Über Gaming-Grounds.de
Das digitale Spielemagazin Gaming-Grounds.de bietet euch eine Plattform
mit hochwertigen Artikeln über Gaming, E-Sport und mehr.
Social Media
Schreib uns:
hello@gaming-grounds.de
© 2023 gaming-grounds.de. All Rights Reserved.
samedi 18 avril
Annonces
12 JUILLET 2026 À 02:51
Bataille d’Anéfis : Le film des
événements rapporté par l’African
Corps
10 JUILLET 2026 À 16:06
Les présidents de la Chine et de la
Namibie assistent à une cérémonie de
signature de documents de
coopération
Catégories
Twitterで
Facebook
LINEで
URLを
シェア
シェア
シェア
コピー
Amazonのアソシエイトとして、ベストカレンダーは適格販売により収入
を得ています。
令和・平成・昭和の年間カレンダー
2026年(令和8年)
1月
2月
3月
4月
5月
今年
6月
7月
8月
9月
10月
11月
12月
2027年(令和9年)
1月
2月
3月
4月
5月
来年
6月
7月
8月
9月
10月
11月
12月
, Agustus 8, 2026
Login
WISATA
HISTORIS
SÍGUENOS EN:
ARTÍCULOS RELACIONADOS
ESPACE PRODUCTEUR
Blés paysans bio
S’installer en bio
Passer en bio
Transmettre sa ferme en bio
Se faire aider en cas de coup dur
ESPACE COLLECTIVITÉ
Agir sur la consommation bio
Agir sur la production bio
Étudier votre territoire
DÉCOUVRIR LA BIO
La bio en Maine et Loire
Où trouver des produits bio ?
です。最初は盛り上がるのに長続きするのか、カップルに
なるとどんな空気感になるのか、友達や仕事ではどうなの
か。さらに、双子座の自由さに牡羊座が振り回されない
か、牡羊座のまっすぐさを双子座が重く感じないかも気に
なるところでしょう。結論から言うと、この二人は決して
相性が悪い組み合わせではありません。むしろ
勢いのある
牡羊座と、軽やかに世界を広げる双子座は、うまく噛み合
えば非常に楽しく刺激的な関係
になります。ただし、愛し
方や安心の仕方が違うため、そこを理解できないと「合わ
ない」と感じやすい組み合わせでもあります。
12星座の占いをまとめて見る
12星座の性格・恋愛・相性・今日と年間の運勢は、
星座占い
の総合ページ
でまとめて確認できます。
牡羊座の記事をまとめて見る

INSTRUCTION: Write out the whole listing again, keeping every character as it is.

RESPONSE TO THE TASK:
Über Gaming-Grounds.de
Das digitale Spielemagazin Gaming-Grounds.de bietet euch eine Plattform
mit hochwertigen Artikeln über Gaming, E-Sport und mehr.
Social Media
Schreib uns:
hello@gaming-grounds.de
© 2023 gaming-grounds.de. All Rights Reserved.
samedi 18 avril
Annonces
12 JUILLET 2026 À 02:51
Bataille d’Anéfis : Le film des
événements rapporté par l’African
Corps
10 JUILLET 2026 À 16:06
Les présidents de la Chine et de la
Namibie assistent à une cérémonie de
signature de documents de
coopération
Catégories
Twitterで
Facebook
LINEで
URLを
シェア
シェア
シェア
コピー
Amazonのアソシエイトとして、ベストカレンダーは適格販売により収入
を得ています。
令和・平成・昭和の年間カレンダー
2026年(令和8年)
1月
2月
3月
4月
5月
今年
6月
7月
8月
9月
10月
11月
12月
2027年(令和9年)
1月
2月
3月
4月
5月
来年
6月
7月
8月
9月
10月
11月
12月
, Agustus 8, 2026
Login
WISATA
HISTORIS
SÍGUENOS EN:
ARTÍCULOS RELACIONADOS
ESPACE PRODUCTEUR
Blés paysans bio
S’installer en bio
Passer en bio
Transmettre sa ferme en bio
Se faire aider en cas de coup dur
ESPACE COLLECTIVITÉ
Agir sur la consommation bio
Agir sur la production bio
Étudier votre territoire
DÉCOUVRIR LA BIO
La bio en Maine et Loire
Où trouver des produits bio ?
です。最初は盛り上がるのに長続きするのか、カップルに
なるとどんな空気感になるのか、友達や仕事ではどうなの
か。さらに、双子座の自由さに牡羊座が振り回されない
か、牡羊座のまっすぐさを双子座が重く感じないかも気に
なるところでしょう。結論から言うと、この二人は決して
相性が悪い組み合わせではありません。むしろ
勢いのある
牡羊座と、軽やかに世界を広げる双子座は、うまく噛み合
えば非常に楽しく刺激的な関係
になります。ただし、愛し
方や安心の仕方が違うため、そこを理解できないと「合わ
ない」と感じやすい組み合わせでもあります。
12星座の占いをまとめて見る
12星座の性格・恋愛・相性・今日と年間の運勢は、
星座占い
の総合ページ
でまとめて確認できます。
牡羊座の記事をまとめて見る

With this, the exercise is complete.